Pendant ce laps de temps, un gouvernement de transition militaire s'est mis en place au Soudan, tandis que les manifestants se sont installés devant le ministère des Armées pour réclamer la passation du pouvoir aux civils. Le 3 juin, des hommes en armes du régime attaquent ce sit-in démocratique, tirant sur les civils, brûlant leurs tentes et jetant leurs cadavres dans le Nil. Le bilan fait état de plus d'une centaine de morts, de centaines de blessés et de centaines de disparus.

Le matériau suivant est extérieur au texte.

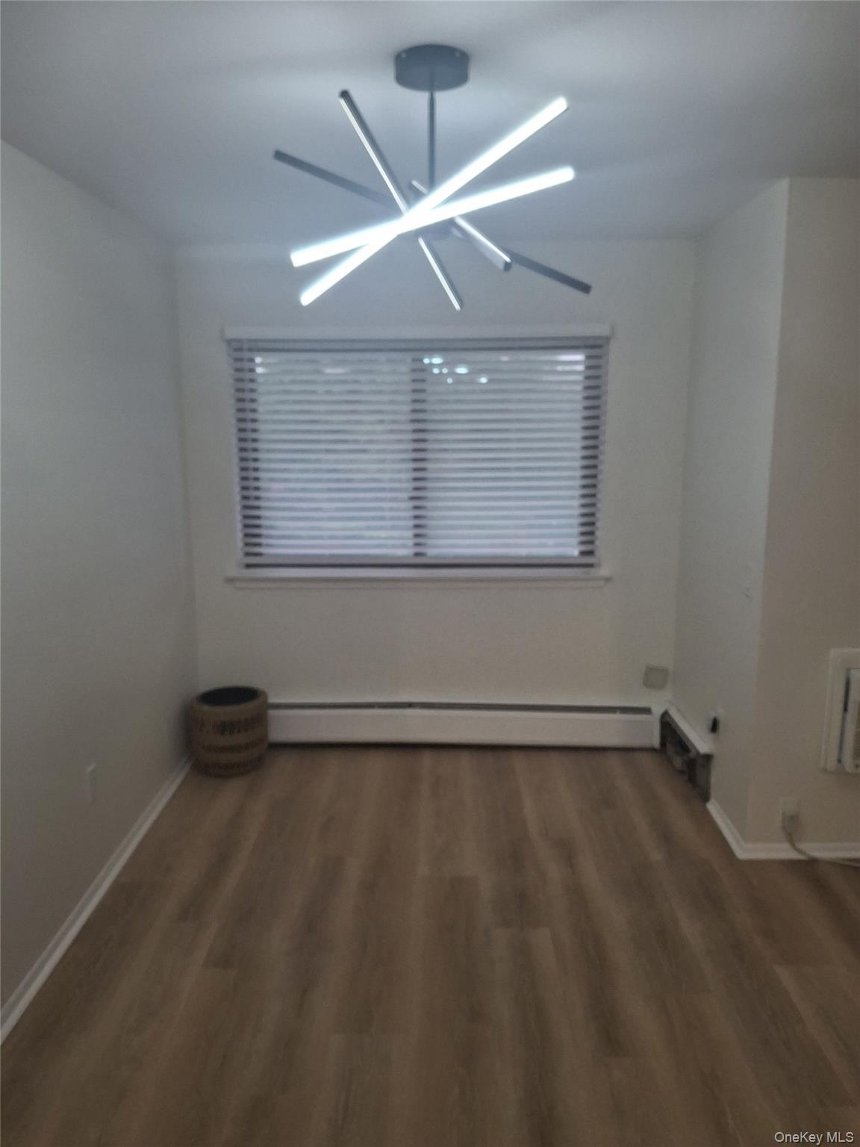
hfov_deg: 54.9
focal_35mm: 25
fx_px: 828
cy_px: 574
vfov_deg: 69.4
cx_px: 430
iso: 100
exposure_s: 1/120
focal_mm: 4.69
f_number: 1.8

Capturer l'énergie collective dans la révolution
Yasuyoshi Chiba n'arrive à Khartoum qu'après. "Quand je suis arrivé, c'était le silence. On ne voyait plus de manifestants dans les rues", se souvient-il. La répression s'est durcie, les opposants se cachent et les autorités militaires empêchent les rassemblements, en coupant notamment les moyens de communications, téléphone et Internet. Mais si la rue se tait, le peuple chuchote. Des meetings de l'opposition sont organisés clandestinement le soir et la nuit. Et c'est ce qu'il photographie le 19 juin au soir.

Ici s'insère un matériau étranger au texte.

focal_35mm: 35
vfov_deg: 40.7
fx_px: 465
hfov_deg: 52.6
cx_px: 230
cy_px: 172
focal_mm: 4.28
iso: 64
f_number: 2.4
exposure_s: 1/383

Ils sont seulement deux journalistes, un photographe et un vidéaste de l'AFP, à être présents ce soir-là. "Les gens ont commencé à se rassembler, à se tenir les mains et à répéter en arabe le mot 'révolution'. (...) On était plongés dans le noir complet, je pensais qu'il serait impossible de faire une photo. Mais les manifestants ont sorti leurs portables pour éclairer la scène et cet adolescent a commencé à réciter un poème."
"C'était un moment très spécial. J'ai voulu capturer cette énergie collective, cette solidarité dans la révolution. C'était la première fois que je vivais ça, c'était très intense. J'étais fasciné par la scène. Au Japon, on ne récite pas de poème comme ça pendant les manifestations ! Quand on ressent une émotion forte comme cela, on sait que la photo va être bonne", estime Yasuyoshi Chiba.
"Je partais pour du 'news', mais cette photo raconte bien plus qu'un événement. Elle dit quelque chose du contexte culturel de ce pays, conclut-t-il. C'est parfois dans les moments moins exposés que la magie opère." Une bonne leçon pour les journalistes : il n'est jamais trop tard, quand on sait voir et raconter les histoires.